━━━━━ Material for this task ━━━━━

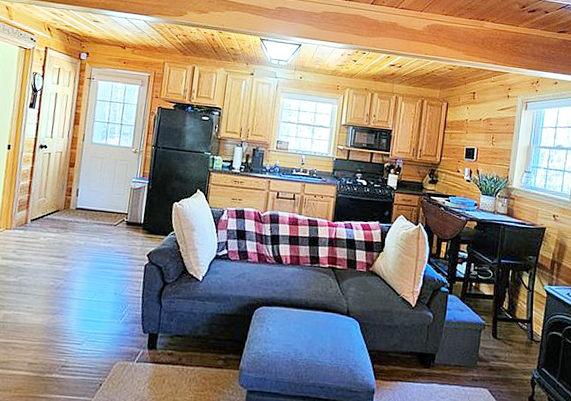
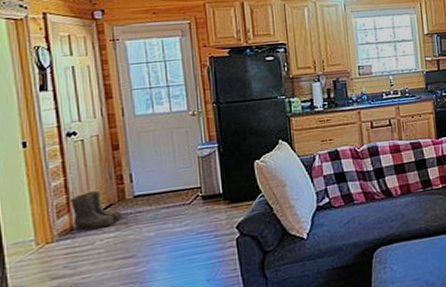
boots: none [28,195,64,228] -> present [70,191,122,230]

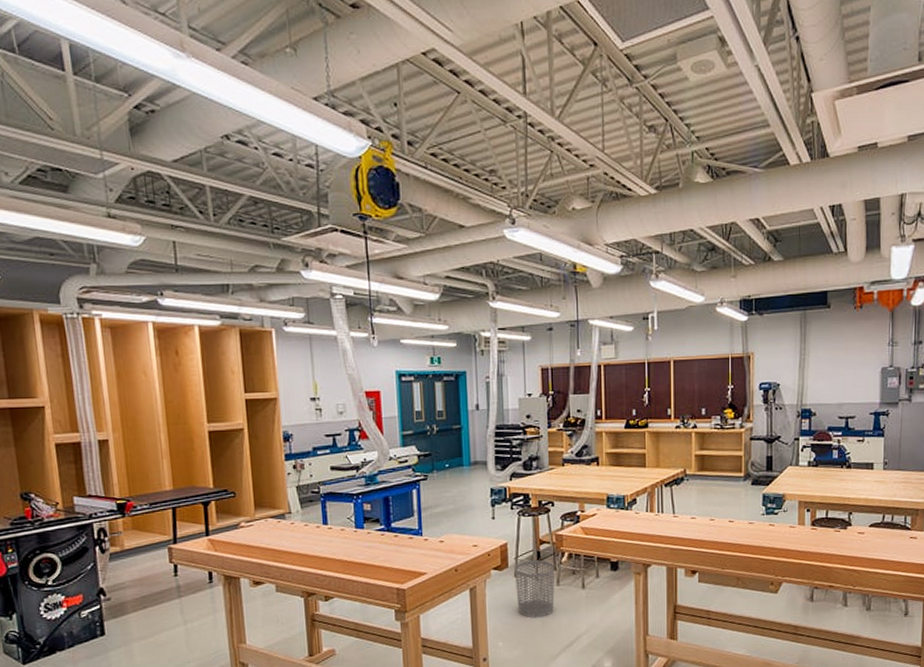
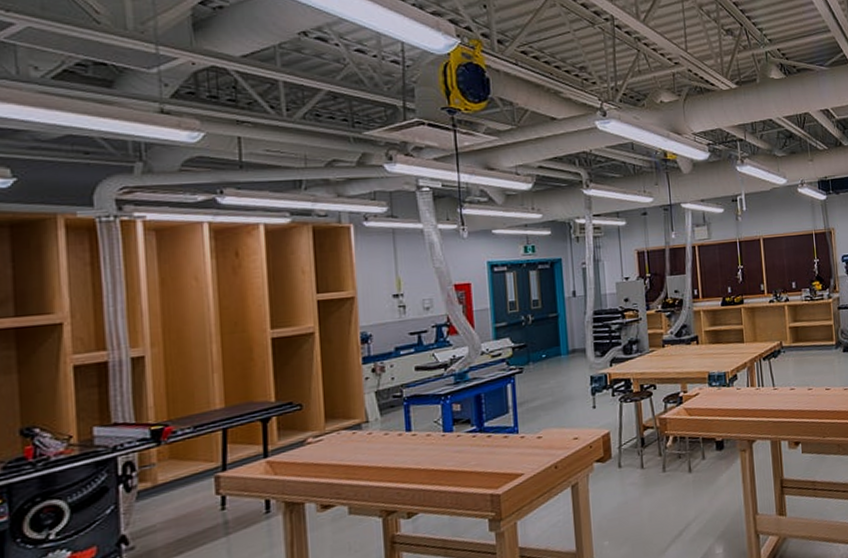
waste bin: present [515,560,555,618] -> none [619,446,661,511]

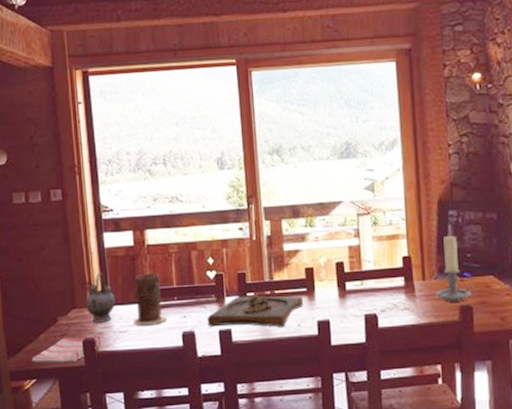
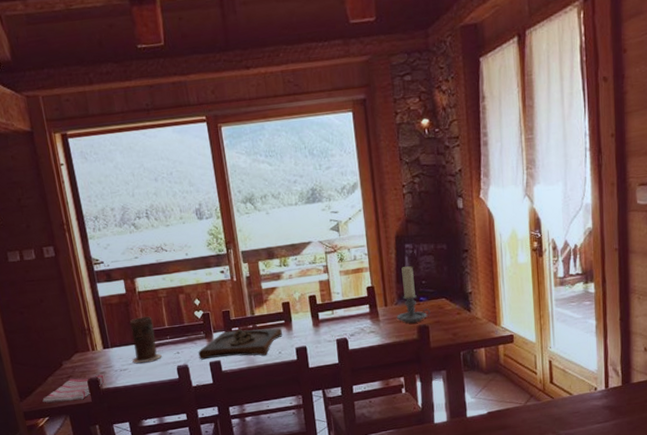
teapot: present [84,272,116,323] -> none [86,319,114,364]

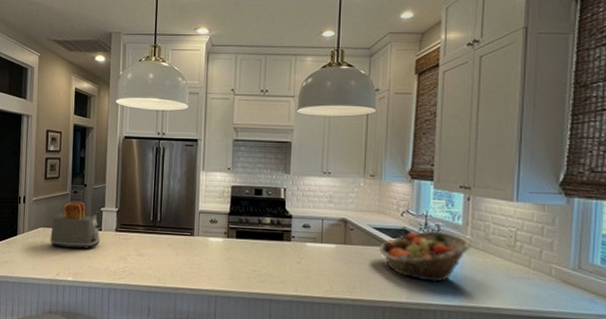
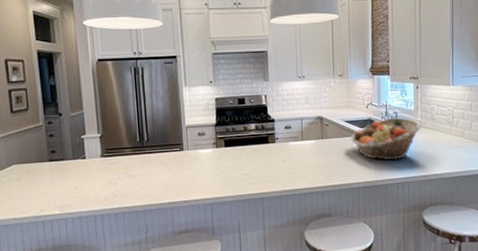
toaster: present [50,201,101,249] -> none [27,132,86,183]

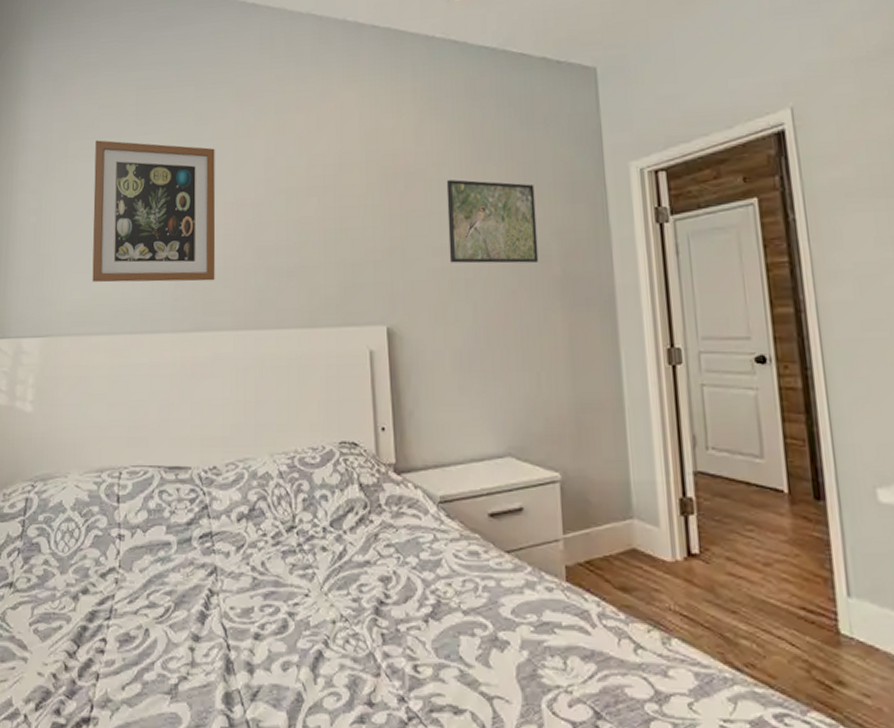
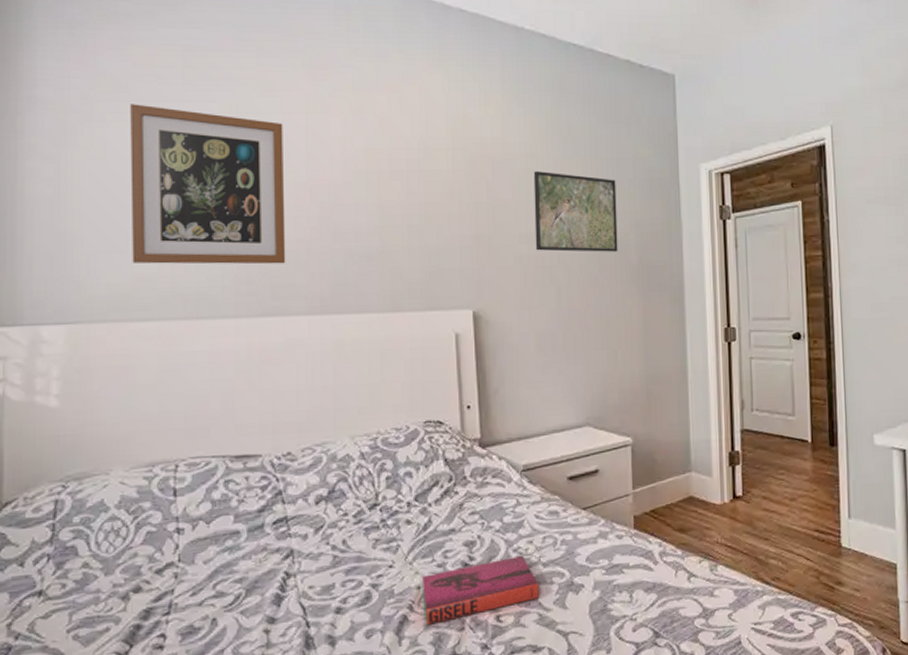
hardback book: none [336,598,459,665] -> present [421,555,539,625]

━━━━━

▶ _Instructions for the task_: Restate the records in full and word for word, but keep the pictures out.

▶ _Task answer_:
boots: none [28,195,64,228] -> present [70,191,122,230]

waste bin: present [515,560,555,618] -> none [619,446,661,511]

teapot: present [84,272,116,323] -> none [86,319,114,364]

toaster: present [50,201,101,249] -> none [27,132,86,183]

hardback book: none [336,598,459,665] -> present [421,555,539,625]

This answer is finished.